FROM TECHNOLOGY COMPANIES, to service providers to content owners, the drive to make video as easily portable and port-able as music has taken on something of a gold-rush air.
But as with the endlessly disputed claims and rough justice of the old mining towns, gold fever can lead to conflicts.
Who, for instance, actually should be permitted to move all this video around?
Motorola’s Follow Me TV consists of a main set-top box containing a digital video recorder that then streams the video to one or more satellite STBs.
The system lets you pause viewing in the living room and resume where you left off in the bedroom without the need of a second DVR.
That’s great for Comcast, so long as all the boxes are under the control of the cable operator, because it means more boxes in subscribers’ homes and an additional feature of its service for which it can charge a fee.
But what if the boxes are not owned by the cable operator?
What if the consumer buys a Slingbox from Best Buy, and uses it to stream her cable service to her laptop to watch while traveling?
That’s great for Best Buy and Slingbox (not to mention the consumer), but it’s not something the cable operator can add to your monthly bill.
What if the receiving device is an Apple iPhone, connected wirelessly to the Internet via Cingular’s Edge Network?
That’s a capability Cingular can add to your bill, but again, not the cable operator.
Those are just a few examples of the many conflicts that are likely to arise as video becomes more portable.
Most will boil down to the question of who really owns the consumer: the initial video provider, the device maker or the streaming service provider?
BEYOND THE BUSINESS DISPUTES, there is the separate—and equally contentious—question of whether consumers have a clear right under existing copyright law and judicial standards to be place-shifting video at all. Or whether device makers and service providers have a clear right to furnish the means to accomplish it.

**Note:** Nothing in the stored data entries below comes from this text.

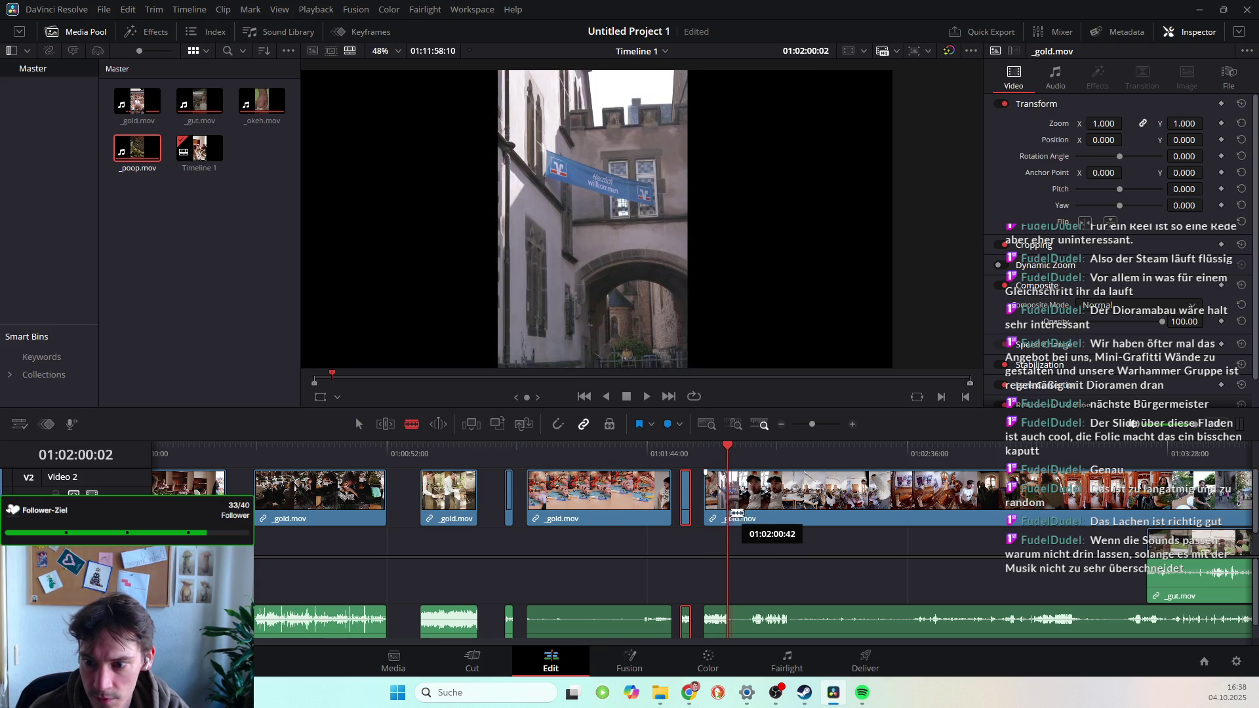
left_click_drag(734, 509, 733, 509)
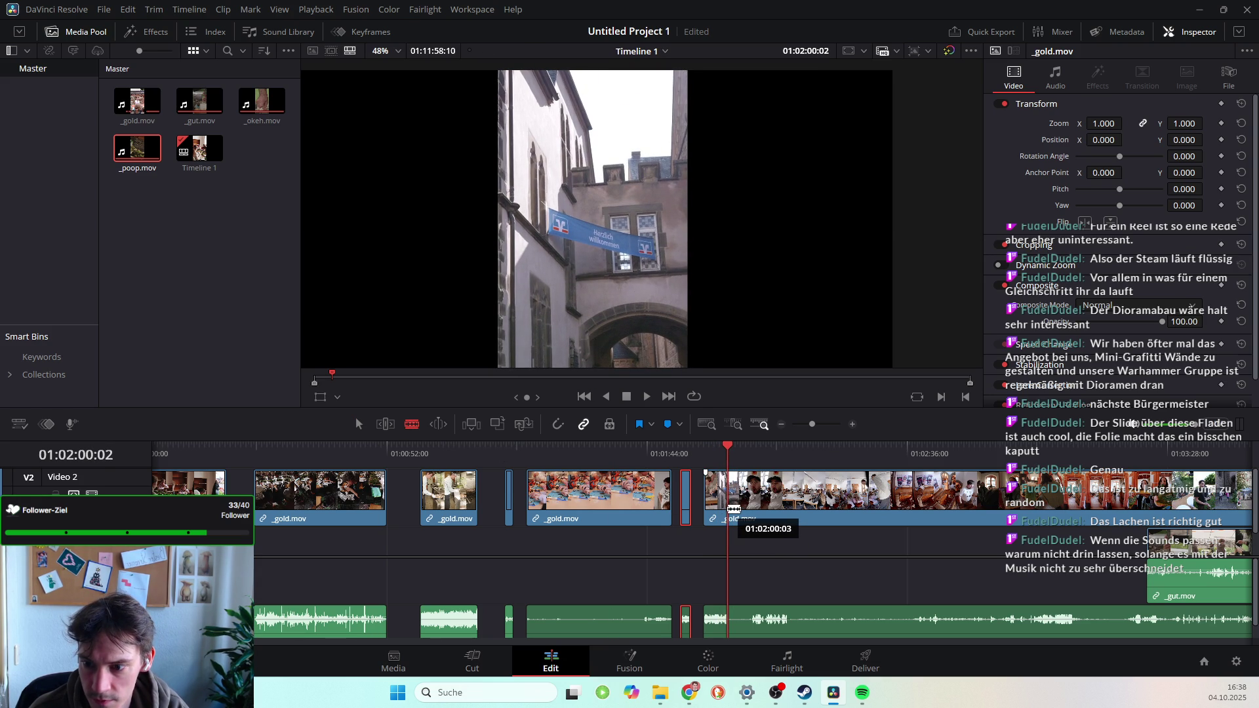
left_click(735, 509)
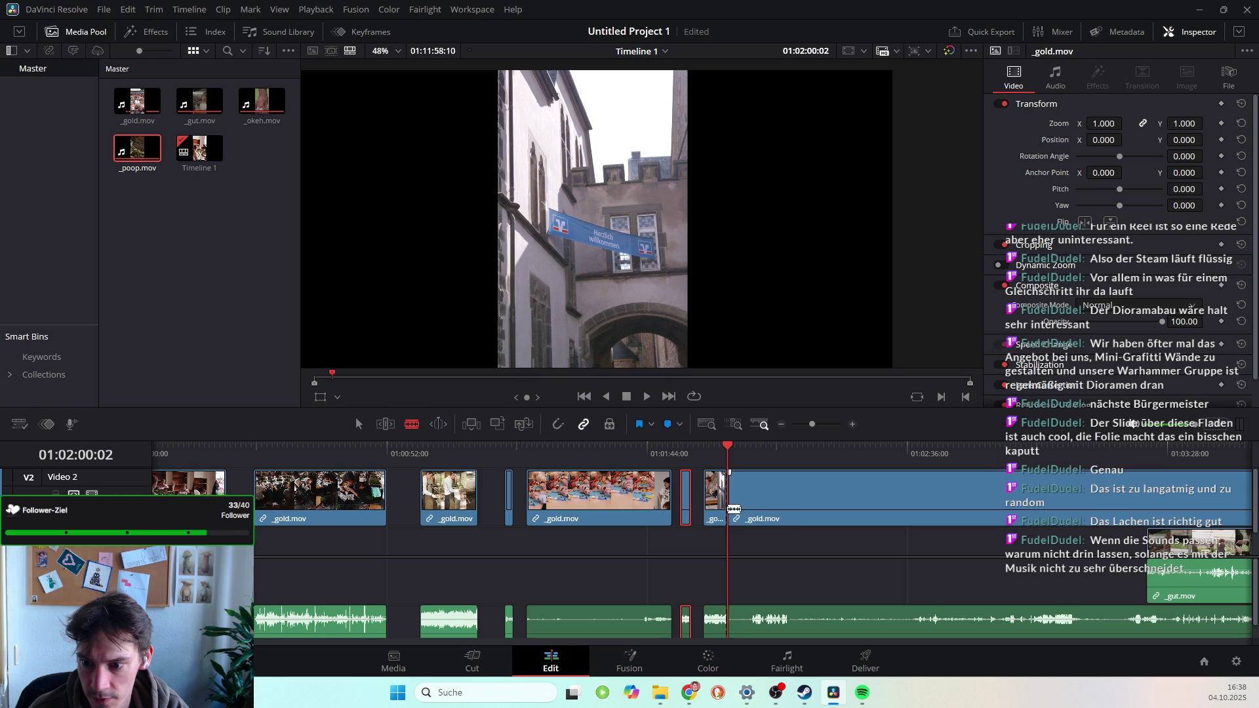
key("a")
Save the project with Ctrl+S.
key("ctrl+s")
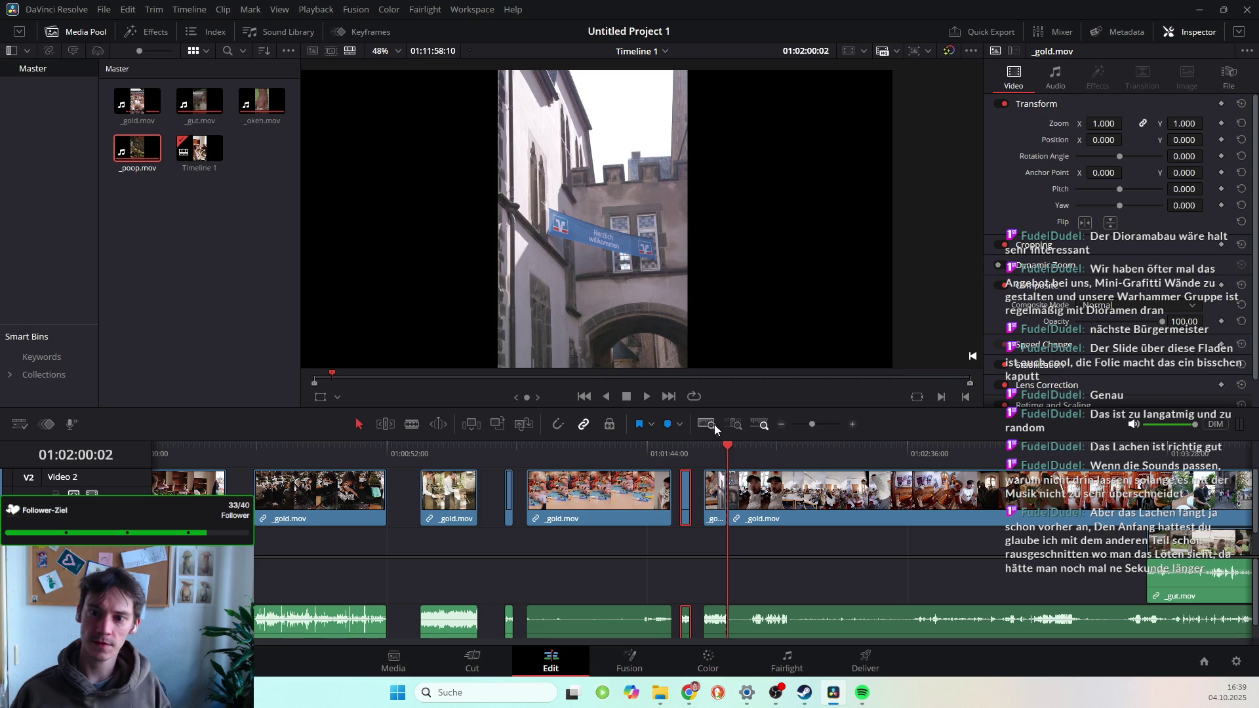
scroll(511, 278, "down", 3)
scroll(511, 277, "up", 1)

At CES media executives Iger and Moonves talked boldly of making their content available “anytime, anywhere, and on any tye of device,” but that doesn’t mean they don’t expect to be paid for it.
In his keynote address, Iger boasted that Disney movies and TV shows have been downloaded legally over 120 million times, thanks to deals with Apple’s iTunes and other online services.
But you wouldn’t need to pay for the iTunes versions if you could just record the shows on your DVR and move them to your iPod yourself.
That’s just the sort of place-shifting functionality cable operators would no doubt love to offer. But Disney would also no doubt sue them.
Consumers have a clearly established right to record TV programs for private, non-commercial use. But anything that results in a second recording, content owners would argue, falls outside the scope of the existing legal standard established in the Betamax case.
Whether streaming a recording without making a second copy falls outside that scope remains to be decided.